Ich sehe nichtsahnend in mein Postfach bei wer-kennt-wen, wo ich nur eine Person kenne (Kai), und falle fast vom Stuhl. Heute morgen habe ich nämlich aus Frust einen Satz bei „Das Neuste“ hingeschrieben. Kleine Anmerkung: Alle können das lesen und minütlich schreibt irgendjemand aus Deutschland bei sich ins Neuste. Auf einer extra Seite werden dann die ganzen Neuigkeiten aufglistet. Ich habe folgendes geschrieben:
Irgendwo gibt es einen Ort
An dem ich jemand bin
Auch wenn das bedeuten mag
Dass ich dann nicht mehr ich
Sondern irgendjemand anders bin
Jedenfalls fühle ich mich jetzt in meiner Vermutung bestätigt, dass es Leute gibt, die sich „das Neuste“ von anderen durchlesen…
In meinem Fall haben mir sieben, mir völlig unbekannte Männer, geschrieben.
Das war der eine Schock. Der zweite: Ich habe heute etwas getan. Und ich bereue es nicht im Geringsten, denn ich habe das gebraucht. Und auch, wenn es ein völlig anderes Gefühl war, als es sonst ist. Ich habe Jo besucht. Man kann jetzt spekulieren und meinen, dass ich Angst vor dem Vergessen hätte. Habe ich auch. Aber ich will nicht mit diesem Gedanken leben müssen, ihn nicht mehr zu sehen. Dann würde nämlich etwas fehlen. Und auch, wenn ich nichts mit ihm anfangen kann, anfangen darf, muss ich ihn trotzdem sehen. Mit ihm reden.
Und der Schock war: Er war nüchtern. Und schüchtern. Und war tatsächlich am Aufräumen…Aber: Er hat sich gefreut mich zu sehen.

Aufgabe:
Wie viele völlig unbekannte Männer haben der Person, die den Text geschrieben hat, laut dem Text eine Nachricht geschickt? Die Zeilen haben eine andere Quelle als der Text.

Gegebenes Material:
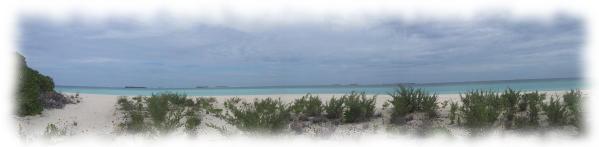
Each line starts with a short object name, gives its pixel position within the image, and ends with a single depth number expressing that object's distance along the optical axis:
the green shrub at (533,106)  8.83
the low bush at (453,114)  9.38
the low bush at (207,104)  11.52
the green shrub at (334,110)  10.74
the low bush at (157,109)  10.41
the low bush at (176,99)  13.48
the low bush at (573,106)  8.66
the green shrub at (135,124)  9.62
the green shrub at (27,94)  11.07
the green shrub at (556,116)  8.91
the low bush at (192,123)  9.34
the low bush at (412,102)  10.30
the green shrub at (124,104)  12.27
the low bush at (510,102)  9.54
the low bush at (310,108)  10.88
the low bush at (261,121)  8.62
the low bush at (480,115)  8.47
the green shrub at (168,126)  9.12
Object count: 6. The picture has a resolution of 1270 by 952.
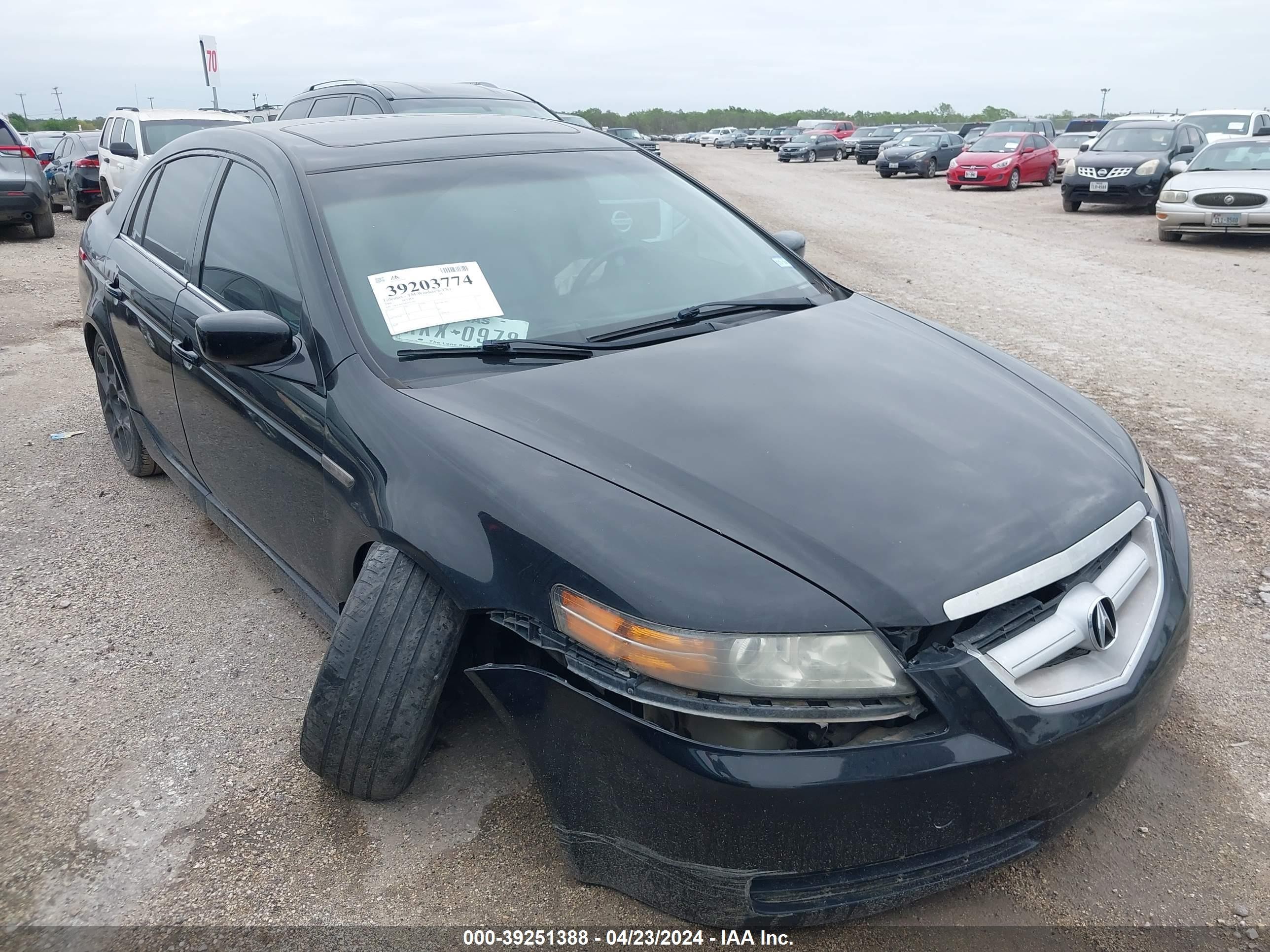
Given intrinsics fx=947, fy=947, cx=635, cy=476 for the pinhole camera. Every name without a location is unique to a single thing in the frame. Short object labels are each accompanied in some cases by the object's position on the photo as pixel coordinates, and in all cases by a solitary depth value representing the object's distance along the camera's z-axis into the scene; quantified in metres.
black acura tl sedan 1.72
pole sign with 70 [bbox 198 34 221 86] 17.86
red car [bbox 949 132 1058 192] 19.89
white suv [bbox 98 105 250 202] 11.66
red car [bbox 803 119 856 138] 45.12
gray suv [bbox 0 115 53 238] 12.20
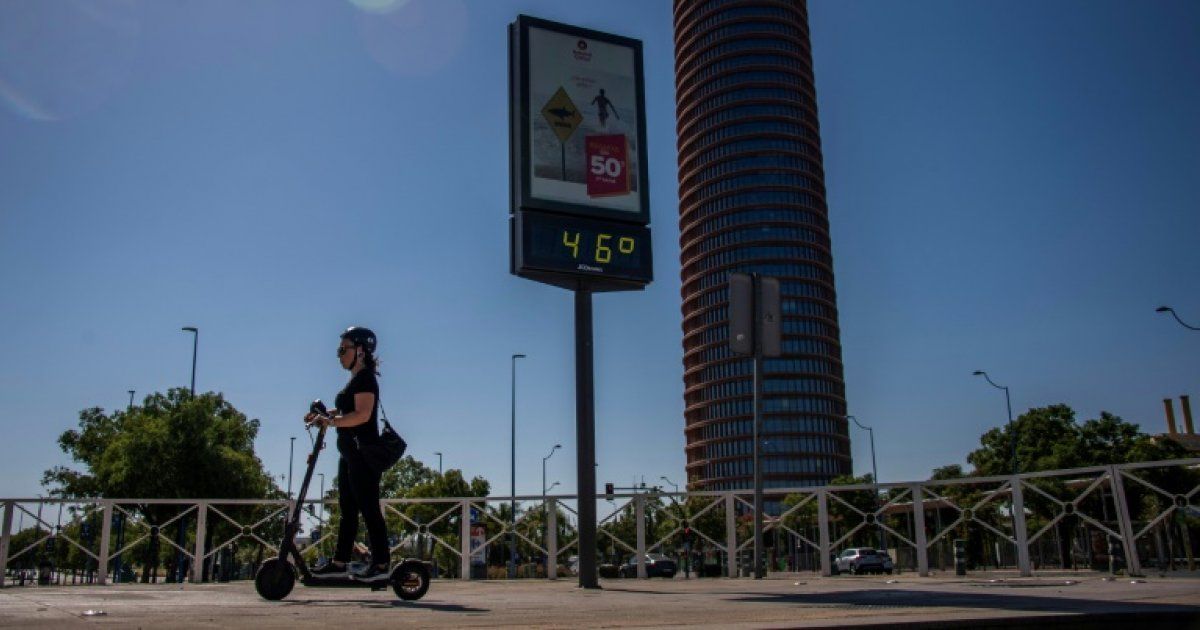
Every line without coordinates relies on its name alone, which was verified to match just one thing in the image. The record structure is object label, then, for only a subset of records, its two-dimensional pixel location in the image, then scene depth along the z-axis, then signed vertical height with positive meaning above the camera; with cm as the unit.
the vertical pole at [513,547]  1817 -76
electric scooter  705 -40
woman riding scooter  721 +52
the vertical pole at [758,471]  1603 +84
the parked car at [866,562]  4116 -216
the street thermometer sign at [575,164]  1366 +545
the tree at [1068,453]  4582 +325
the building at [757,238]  14412 +4514
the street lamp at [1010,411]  5468 +600
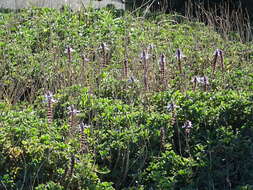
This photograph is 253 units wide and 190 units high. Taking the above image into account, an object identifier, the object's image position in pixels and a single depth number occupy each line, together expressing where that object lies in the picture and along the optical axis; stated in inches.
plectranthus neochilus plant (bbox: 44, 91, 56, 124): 253.8
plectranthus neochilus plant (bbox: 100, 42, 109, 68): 305.8
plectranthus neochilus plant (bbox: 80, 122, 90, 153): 242.3
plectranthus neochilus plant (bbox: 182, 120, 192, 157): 251.3
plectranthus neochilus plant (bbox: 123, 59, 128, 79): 304.3
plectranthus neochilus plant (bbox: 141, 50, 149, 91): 291.7
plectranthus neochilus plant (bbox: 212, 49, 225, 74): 290.3
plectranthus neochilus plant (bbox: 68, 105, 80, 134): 251.1
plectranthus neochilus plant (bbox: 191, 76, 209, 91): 294.1
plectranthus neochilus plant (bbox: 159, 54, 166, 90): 280.7
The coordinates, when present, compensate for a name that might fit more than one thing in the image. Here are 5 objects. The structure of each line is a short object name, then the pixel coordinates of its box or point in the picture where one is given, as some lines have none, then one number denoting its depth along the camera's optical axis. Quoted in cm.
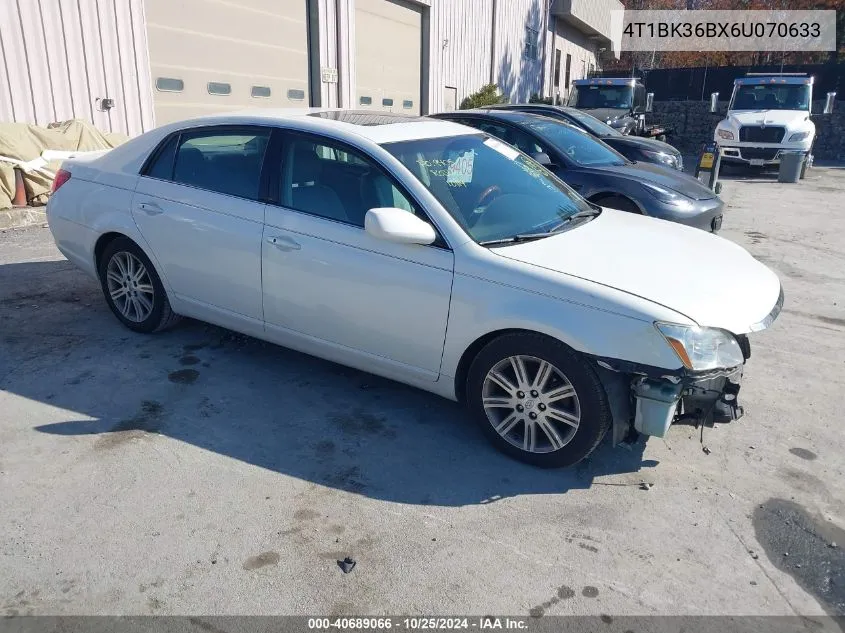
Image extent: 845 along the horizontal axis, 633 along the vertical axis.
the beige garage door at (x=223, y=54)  1035
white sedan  318
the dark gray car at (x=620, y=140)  1033
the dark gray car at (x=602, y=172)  695
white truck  1588
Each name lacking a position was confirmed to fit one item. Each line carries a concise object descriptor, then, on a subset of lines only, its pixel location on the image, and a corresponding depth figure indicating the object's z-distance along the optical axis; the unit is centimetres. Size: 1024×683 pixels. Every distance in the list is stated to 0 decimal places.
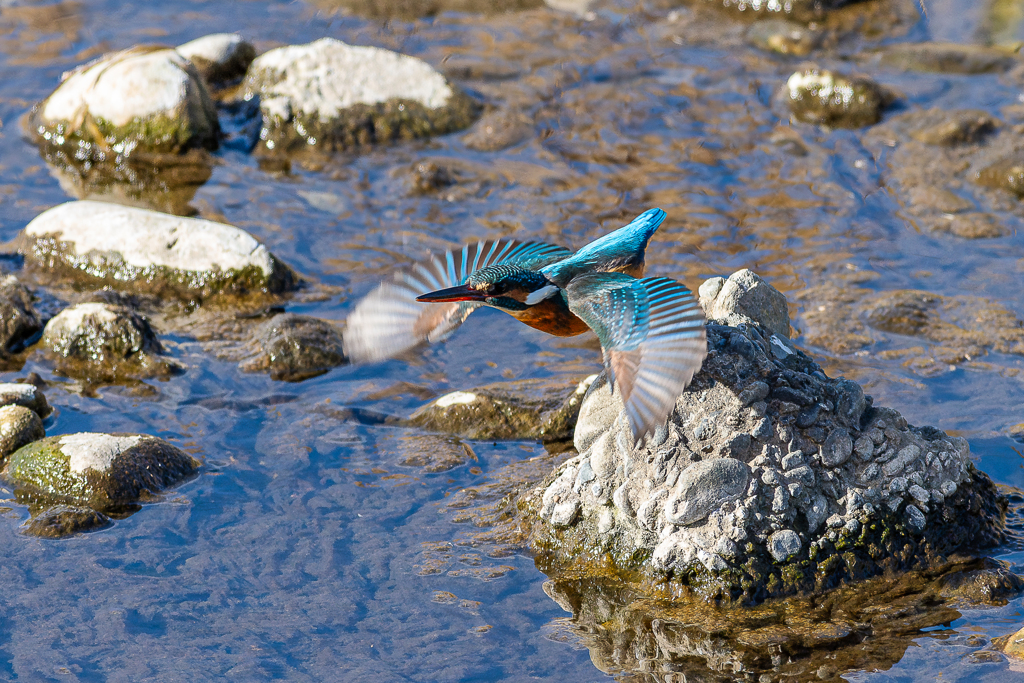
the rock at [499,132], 1773
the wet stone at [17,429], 1066
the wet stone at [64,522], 962
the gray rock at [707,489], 838
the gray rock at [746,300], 968
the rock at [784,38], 2027
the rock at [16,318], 1266
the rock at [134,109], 1723
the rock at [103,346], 1241
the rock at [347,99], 1780
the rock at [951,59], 1920
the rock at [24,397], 1119
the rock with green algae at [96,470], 1007
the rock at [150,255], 1396
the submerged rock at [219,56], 1956
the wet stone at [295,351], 1247
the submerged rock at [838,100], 1789
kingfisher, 777
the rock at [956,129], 1687
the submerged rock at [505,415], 1105
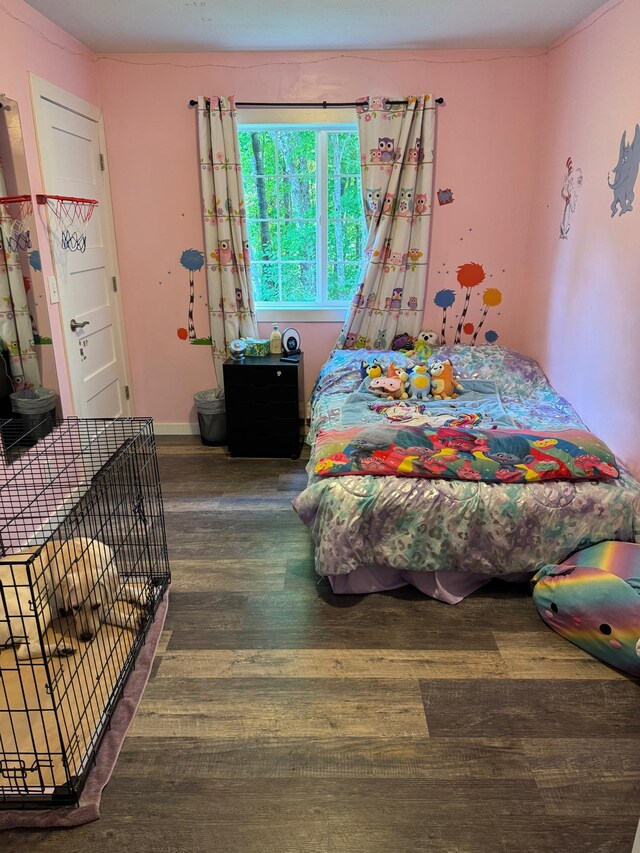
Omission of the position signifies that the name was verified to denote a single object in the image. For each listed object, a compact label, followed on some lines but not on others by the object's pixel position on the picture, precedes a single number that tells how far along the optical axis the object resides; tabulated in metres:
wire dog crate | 1.77
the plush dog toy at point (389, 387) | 3.60
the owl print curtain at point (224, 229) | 3.95
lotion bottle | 4.21
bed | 2.52
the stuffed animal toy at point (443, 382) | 3.66
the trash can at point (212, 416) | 4.28
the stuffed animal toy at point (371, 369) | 3.75
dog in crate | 2.11
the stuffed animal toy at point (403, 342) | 4.25
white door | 3.31
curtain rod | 3.94
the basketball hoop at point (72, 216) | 3.30
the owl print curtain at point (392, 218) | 3.93
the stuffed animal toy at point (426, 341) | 4.13
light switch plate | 3.31
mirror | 2.90
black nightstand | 3.99
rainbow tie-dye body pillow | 2.17
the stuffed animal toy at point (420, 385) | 3.62
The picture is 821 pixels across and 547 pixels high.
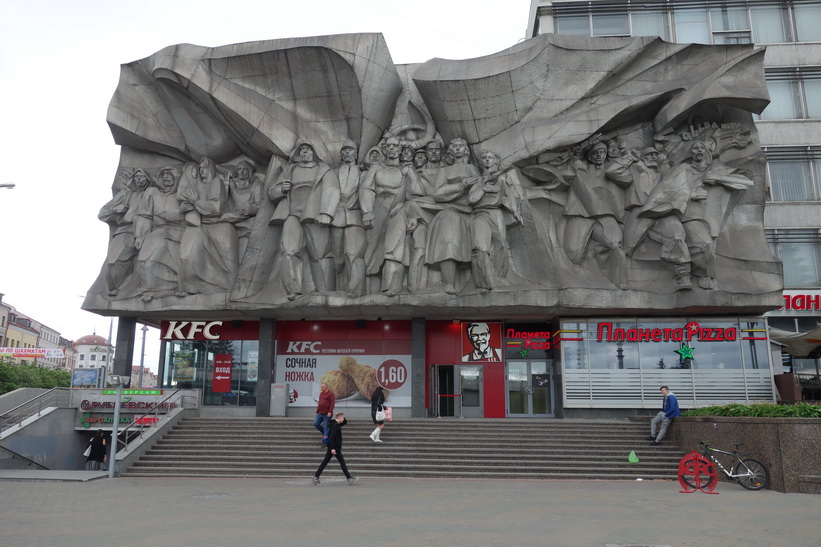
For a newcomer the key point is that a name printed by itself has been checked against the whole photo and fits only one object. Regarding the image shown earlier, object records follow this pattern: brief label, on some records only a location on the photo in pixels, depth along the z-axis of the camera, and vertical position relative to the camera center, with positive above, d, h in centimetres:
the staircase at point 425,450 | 1648 -170
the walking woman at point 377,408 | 1828 -59
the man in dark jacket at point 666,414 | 1761 -73
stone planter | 1287 -127
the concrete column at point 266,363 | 2458 +94
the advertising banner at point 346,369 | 2602 +74
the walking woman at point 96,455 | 2039 -209
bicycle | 1315 -179
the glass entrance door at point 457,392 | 2575 -18
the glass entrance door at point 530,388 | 2552 -3
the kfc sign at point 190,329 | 2702 +243
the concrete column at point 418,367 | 2389 +76
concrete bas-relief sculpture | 2225 +728
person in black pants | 1307 -109
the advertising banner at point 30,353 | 7712 +436
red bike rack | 1209 -154
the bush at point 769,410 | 1350 -53
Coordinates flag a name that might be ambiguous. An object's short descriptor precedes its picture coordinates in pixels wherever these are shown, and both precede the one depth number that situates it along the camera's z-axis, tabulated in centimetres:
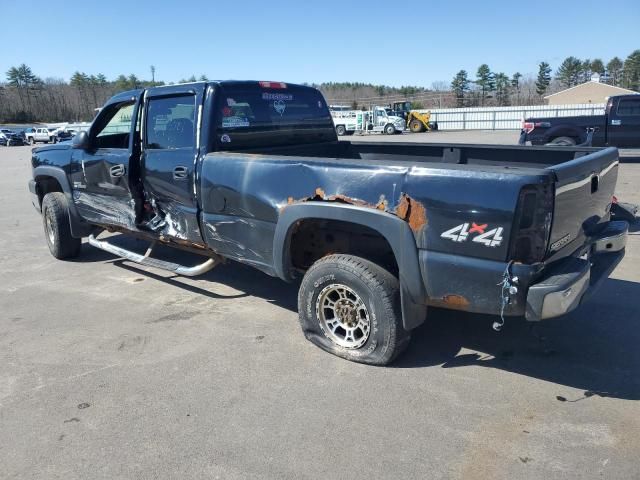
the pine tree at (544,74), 11006
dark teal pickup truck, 308
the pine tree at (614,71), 10119
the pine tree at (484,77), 10256
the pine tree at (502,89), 8244
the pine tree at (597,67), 10379
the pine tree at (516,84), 8632
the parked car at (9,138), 4678
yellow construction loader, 4431
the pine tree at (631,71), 9544
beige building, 7816
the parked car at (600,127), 1423
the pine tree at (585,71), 10478
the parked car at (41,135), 4602
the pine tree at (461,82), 10169
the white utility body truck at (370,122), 4262
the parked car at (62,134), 4444
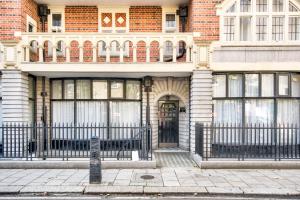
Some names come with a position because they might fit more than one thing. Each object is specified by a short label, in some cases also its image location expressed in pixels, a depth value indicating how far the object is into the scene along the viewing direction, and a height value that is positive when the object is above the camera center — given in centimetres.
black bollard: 718 -172
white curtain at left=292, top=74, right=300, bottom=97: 1055 +76
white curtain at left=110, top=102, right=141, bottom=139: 1199 -49
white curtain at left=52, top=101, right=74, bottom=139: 1194 -45
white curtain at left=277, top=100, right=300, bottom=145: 1059 -39
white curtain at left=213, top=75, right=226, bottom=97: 1070 +76
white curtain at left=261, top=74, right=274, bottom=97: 1053 +75
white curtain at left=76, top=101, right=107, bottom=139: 1189 -45
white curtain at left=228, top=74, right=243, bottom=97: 1065 +72
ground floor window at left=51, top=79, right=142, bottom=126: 1190 +8
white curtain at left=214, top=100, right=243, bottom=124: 1071 -35
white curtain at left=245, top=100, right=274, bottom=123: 1061 -35
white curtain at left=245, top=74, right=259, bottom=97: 1059 +76
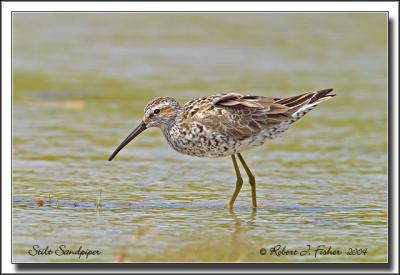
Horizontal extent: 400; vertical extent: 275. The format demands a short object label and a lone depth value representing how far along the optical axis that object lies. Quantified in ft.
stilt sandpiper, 35.96
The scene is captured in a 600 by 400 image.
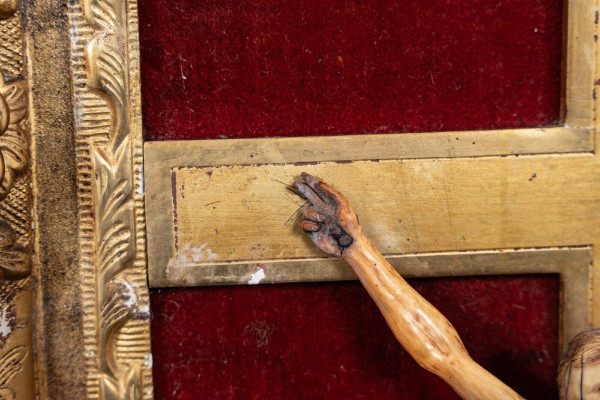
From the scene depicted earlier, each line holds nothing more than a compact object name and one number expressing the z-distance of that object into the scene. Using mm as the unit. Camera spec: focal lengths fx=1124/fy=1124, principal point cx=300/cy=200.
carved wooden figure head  376
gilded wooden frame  400
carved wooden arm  384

Lösung:
Sieben.